You have lots of homework to do before you buy a single part. Do your work and plan well. Ask questions but be sure you include all the information you can. Some ideas are not so practical and for a first time project a good way it a decent abandoned project. Second one will be better as you will know what you want and you will know what reality budget you have to work with. These are not cheap projects even if you find a good abandoned vehicle. But finding a good abandoned project will be cheaper than you buying all the parts. If you find a decent one find out what is included and get photos and part numbers and make and model names and then let us know if it would be worth pursuing. It might just be. I missed some real good deals too. 

Pete


----------



## Guest (Dec 18, 2011)

Go here and use the search function to see if anyone has converted a car you like. Maybe even a car or truck you found. You may find it may already be listed here. My used electric MG was posted here in the album when first converted. It helped a bunch to know what was done in the beginning of this conversion.
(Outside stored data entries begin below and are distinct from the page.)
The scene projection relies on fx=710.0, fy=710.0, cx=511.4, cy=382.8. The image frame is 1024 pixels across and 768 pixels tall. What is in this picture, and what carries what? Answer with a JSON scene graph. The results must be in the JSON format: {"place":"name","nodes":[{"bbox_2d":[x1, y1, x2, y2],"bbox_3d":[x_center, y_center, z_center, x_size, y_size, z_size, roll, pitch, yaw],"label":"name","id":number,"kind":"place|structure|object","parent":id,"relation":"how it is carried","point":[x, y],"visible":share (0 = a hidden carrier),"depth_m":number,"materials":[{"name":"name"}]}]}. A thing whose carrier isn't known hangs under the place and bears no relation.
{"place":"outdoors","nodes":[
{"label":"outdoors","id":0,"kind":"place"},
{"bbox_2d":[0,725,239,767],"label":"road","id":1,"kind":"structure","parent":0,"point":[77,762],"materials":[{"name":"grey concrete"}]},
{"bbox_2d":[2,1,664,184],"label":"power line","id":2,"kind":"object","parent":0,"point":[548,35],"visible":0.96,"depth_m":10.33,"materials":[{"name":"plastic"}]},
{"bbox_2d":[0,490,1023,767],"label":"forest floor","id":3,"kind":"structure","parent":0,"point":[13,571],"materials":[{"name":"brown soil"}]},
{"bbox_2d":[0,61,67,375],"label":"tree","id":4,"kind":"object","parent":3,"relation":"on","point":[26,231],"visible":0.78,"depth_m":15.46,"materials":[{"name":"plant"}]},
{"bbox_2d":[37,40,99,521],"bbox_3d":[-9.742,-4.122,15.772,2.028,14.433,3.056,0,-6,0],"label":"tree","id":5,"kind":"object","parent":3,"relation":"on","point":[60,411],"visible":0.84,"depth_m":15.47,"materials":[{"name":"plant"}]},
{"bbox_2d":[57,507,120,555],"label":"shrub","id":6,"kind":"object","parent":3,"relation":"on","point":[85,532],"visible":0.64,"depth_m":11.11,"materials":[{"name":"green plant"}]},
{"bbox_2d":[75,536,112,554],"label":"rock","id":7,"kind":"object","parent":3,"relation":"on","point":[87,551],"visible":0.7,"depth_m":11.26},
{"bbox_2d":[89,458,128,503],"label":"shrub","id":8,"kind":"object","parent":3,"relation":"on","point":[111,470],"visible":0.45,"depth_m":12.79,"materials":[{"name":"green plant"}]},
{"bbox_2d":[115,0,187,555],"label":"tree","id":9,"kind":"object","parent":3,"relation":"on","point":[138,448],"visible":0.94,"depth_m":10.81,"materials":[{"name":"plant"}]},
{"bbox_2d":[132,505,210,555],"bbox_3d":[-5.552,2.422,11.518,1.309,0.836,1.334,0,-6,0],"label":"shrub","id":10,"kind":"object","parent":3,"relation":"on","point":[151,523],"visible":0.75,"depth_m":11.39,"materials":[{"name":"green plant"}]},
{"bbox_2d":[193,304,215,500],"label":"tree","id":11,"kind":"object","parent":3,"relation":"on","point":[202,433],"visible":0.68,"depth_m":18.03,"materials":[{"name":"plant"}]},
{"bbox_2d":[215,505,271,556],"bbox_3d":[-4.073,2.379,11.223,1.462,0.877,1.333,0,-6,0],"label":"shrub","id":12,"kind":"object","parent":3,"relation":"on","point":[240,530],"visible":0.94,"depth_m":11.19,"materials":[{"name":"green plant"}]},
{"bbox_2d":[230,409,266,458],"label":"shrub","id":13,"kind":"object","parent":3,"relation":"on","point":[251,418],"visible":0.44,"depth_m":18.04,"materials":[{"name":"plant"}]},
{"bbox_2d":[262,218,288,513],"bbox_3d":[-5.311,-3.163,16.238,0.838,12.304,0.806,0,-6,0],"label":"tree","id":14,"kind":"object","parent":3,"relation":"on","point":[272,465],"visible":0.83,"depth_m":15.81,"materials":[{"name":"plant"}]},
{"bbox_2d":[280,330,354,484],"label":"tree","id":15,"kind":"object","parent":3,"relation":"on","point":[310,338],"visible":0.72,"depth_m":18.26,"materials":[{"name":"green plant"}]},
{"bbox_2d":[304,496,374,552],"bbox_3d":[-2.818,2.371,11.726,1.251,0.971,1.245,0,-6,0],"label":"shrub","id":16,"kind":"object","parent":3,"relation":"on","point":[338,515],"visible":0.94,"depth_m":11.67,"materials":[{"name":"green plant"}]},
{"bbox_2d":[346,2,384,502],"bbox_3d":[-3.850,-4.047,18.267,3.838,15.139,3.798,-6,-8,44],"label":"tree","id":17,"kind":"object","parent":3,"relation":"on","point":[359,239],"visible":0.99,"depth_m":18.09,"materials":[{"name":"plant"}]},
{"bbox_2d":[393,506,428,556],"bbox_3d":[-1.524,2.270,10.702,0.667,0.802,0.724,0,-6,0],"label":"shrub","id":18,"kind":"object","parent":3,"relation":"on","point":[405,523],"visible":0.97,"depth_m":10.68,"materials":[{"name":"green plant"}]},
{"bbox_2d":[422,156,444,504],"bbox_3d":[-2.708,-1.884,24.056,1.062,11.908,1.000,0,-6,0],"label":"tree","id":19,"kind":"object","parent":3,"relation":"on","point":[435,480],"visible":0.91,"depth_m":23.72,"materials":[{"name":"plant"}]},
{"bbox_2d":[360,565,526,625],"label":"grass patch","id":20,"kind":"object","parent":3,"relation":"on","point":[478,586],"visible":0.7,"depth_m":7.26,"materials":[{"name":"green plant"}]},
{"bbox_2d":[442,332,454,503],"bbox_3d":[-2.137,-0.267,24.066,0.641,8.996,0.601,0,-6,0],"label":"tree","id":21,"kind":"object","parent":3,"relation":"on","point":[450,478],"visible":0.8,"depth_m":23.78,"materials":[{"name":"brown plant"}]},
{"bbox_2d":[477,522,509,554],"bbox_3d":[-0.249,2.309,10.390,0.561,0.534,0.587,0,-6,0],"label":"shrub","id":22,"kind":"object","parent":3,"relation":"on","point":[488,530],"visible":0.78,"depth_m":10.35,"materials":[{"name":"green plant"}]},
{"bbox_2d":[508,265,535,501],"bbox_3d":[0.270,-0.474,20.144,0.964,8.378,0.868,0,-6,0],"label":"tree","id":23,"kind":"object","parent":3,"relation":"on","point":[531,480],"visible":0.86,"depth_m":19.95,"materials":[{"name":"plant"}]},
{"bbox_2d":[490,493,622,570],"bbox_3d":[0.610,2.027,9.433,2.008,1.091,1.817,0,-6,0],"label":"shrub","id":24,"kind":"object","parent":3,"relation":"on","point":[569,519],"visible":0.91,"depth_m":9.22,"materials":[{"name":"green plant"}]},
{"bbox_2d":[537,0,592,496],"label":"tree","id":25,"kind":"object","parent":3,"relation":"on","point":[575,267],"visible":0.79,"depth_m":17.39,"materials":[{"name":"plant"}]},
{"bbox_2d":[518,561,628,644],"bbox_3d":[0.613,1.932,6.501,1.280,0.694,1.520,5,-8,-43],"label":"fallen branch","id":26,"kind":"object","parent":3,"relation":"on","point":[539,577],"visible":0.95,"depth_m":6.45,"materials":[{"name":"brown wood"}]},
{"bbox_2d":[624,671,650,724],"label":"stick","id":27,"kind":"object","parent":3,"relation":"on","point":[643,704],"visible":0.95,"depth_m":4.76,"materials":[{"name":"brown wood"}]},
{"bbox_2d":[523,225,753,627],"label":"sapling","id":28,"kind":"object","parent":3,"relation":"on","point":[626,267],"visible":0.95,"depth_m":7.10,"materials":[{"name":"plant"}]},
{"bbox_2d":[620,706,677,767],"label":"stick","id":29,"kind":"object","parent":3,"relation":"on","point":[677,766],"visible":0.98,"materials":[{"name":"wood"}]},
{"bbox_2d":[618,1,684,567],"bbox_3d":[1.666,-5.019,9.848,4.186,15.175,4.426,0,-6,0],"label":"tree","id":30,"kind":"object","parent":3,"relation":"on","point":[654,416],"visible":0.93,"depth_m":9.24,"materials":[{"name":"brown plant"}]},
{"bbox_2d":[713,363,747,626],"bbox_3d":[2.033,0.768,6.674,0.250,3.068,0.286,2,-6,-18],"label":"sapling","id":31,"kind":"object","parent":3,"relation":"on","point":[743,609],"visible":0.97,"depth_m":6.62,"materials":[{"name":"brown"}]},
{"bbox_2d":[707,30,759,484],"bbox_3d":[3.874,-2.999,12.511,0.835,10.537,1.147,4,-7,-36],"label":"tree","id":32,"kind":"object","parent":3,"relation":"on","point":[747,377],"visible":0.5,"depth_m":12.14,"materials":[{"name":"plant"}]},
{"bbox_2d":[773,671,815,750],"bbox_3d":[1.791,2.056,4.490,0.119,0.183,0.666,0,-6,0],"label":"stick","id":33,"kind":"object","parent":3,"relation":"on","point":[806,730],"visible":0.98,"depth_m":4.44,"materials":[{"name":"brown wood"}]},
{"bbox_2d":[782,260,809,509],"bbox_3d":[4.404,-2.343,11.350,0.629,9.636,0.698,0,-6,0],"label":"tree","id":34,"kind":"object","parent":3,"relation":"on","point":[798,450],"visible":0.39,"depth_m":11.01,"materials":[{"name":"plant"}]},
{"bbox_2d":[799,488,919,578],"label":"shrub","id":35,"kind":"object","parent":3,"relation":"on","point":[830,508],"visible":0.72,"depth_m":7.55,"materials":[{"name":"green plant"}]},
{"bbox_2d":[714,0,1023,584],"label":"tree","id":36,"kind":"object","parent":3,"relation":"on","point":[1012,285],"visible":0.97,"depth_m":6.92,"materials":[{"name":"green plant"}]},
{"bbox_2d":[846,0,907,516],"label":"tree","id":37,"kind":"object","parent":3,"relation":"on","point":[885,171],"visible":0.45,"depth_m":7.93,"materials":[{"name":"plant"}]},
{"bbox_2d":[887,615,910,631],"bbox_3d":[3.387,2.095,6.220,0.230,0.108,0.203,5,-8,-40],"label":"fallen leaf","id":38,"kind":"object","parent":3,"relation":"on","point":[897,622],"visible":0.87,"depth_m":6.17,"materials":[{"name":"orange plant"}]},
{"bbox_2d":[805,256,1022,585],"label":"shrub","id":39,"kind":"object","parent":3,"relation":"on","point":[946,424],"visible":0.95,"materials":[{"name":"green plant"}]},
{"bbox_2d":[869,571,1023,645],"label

I have a couple posted here. 

http://www.evalbum.com/

This was my first conversion: 
http://www.evalbum.com/1412

This was my second:
http://www.diyelectriccar.com/garage/cars/296

I currently own and drive a Nissan Leaf
Currently converting a 69 Ghia in progress
Currently converting a 67 VW Bus slowly in progress
Currently converting a 69 Buggy slowly, body work being performed.


----------



## Guest (Dec 18, 2011)

My Leaf:

http://www.diyelectriccar.com/garage/cars/321


----------



## jr dragster (Oct 11, 2010)

Some salvage title cars can only be plated in some states . In canada most salvage cars that are in the water are parts only.. So it will be hard to sell later if they wont title it in some states.Might be better to find a salvage car that was stolen or has engine damage already.


----------